The Libyan people are a Muslim people of faith, even if religiosity varies from person to person, from secularists to leftists to those that are very deeply religious, and with a variety of religious schools. Yet the majority of Libyans are clearly traditionalist Muslims, following the old, mainstream, Azhari line. The one paradigm that is emerging to encompass all such variety is that of a liberal state. This is likely to be a localised form of Anglo-American liberalism that has lots of room for religiosity, and not an anti-religious secularism.

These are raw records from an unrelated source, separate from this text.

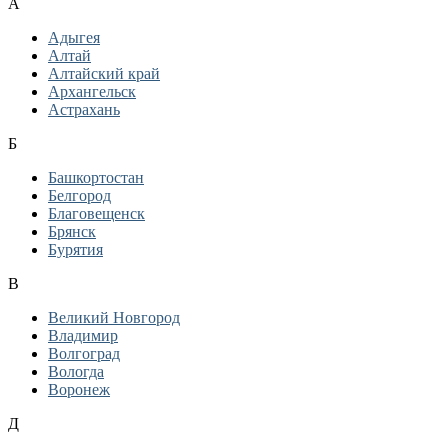
А
Адыгея
Алтай
Алтайский край
Архангельск
Астрахань
Б
Башкортостан
Белгород
Благовещенск
Брянск
Бурятия
В
Великий Новгород
Владимир
Волгоград
Вологда
Воронеж
Д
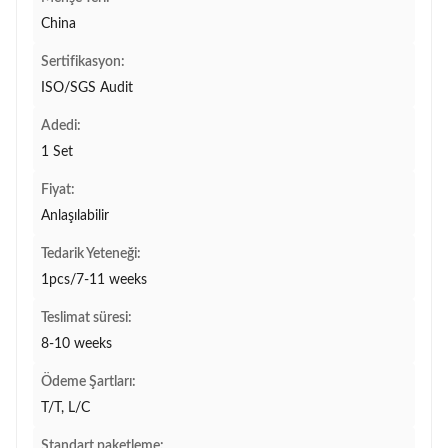
China
Sertifikasyon:
ISO/SGS Audit
Adedi:
1 Set
Fiyat:
Anlaşılabilir
Tedarik Yeteneği:
1pcs/7-11 weeks
Teslimat süresi:
8-10 weeks
Ödeme Şartları:
T/T, L/C
Standart paketleme:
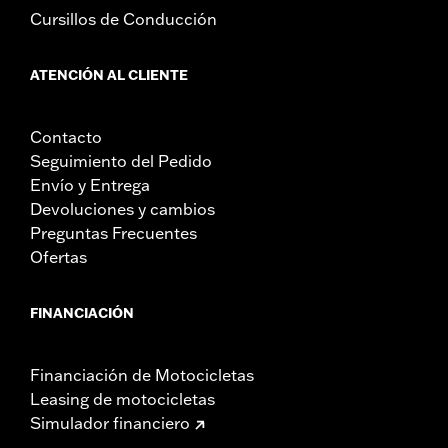
Cursillos de Conducción
ATENCIÓN AL CLIENTE
Contacto
Seguimiento del Pedido
Envío y Entrega
Devoluciones y cambios
Preguntas Frecuentes
Ofertas
FINANCIACIÓN
Financiación de Motocicletas
Leasing de motocicletas
Simulador financiero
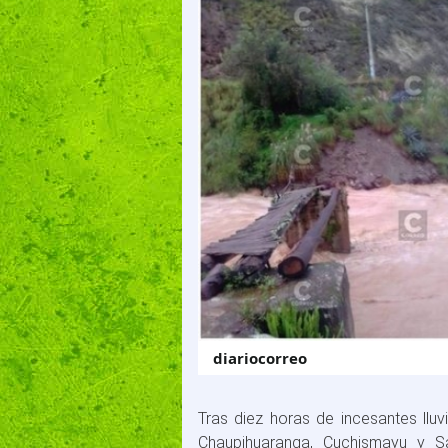
diariocorreo
Tras diez horas de incesantes lluv
Chaupihuaranga, Cuchismayu y 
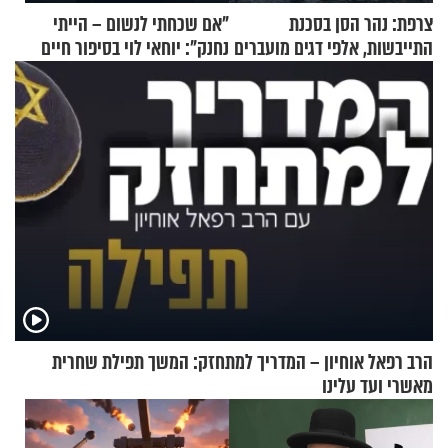
צרפת: נהר הסן בסכנת
"אם שכחתי לנשום – הייתי
התייבשות, אלפי דגים מועברים
נחנק": יוחאי לוי בסיפור חיים
במבצעי חילוץ
מעורר השראה
הרב רפאל אוחיון – המדריך למתחזק: המשך תפילת שחרית
מאשרי ועד עלינו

===Sovereignty and Transition===

The Network speaks about the need for a solution to the Libyan crisis that does not require foreign intervention. Probably from fears of becoming another Afghanistan or Iraq, the Network has stressed that any activity from foreign militaries must go through the interim country, so that it doesn't 'violate Libyan sovereignty': See excerpt from interview with media:

We are against any military intervention in our beloved country. However, the people have been overwhelmed by Gaddafi's air superiority. He has used jet fighters to fire at unarmed civilians. Therefore we do support a no-fly zone, even if it involves limited use of force. The world must recognize the Interim Council and Government, and the legitimate representatives of the Libyan people can then ask for help so as not to violate Libyan sovereignty.

===Views on the New Constitution===

There are some references to the desires that the network has for the new constitution. The network speaks about both 'divinely endowed' and 'internationally recognized' human rights, pointing to the possibility that the future government may not see a conflict between Islamic values and international treaties, as has been seen in other countries:

A new democratic government that is constitutional and that respects divinely endowed and internationally recognized human rights, the peaceful transition of power, diversity, an elected and clean government, the separation of powers (with checks and balances), that sincerely and faithfully strives to serve the brave men, women, and children of Libya with transparency, piety, and devotion.

===Perspective on Women===

The network made a pronouncement on International Women's Day. They saw the day, as being a rallying call for liberty, both of Libyan people in general, but also of Libyan women in particular "May the significance of this special day, become an inspiration for a New and Free Libya." This suggests that the future of Libya post Gaddafi might be one where women are not subject to constraint by ultra-conservative clerics. The clerics seeming to hold a quite progressive view on the place of women in society. Author Shelina Janmohammed commented on her popular blog about the pronouncement: 'It's great to see this worldliness in the Ulema, and their recognition of the importance of women and the status and respect that they deserve. It gives me some hope for change.'

===Religious Duty to Oppose Tyranny===

At the beginning of the revolution the Network released a call for rebellion by the Libyan population against the Gaddafi regime. This call gained significant attention, with reports coming in both traditional media and also in theological-focused texts. Some authors have been skeptical of this, however in an interview with an Italian news agency an anonymous member of the group pointed to the general consensus around the world against Gaddafi:

The Libyan people have deep faith. Their Muslim religiosity and spirituality fills Libyans with the hope, faith, and charity that represent the very core of their values. Muslim values of justice and fairness, and the importance of overcoming the evils of tyranny do play an important role in the revolt. However, like all human beings Libyans long for freedom. Freedom is equally a religious and humanist value. In Libya it is today cherished by all, whether religious or otherwise.

==Post-Liberation Establishment of the League of Libyan Ulema==
On the 6th February 2012, in Tripoli members of the Network came together with senior Libyan religious clerics to announce the formation of the League of Libyan Ulema. The league is headed by Sheikh Dr Umar Abdul Hamid al Mawlud and includes a scholarly council of senior Sheikhs.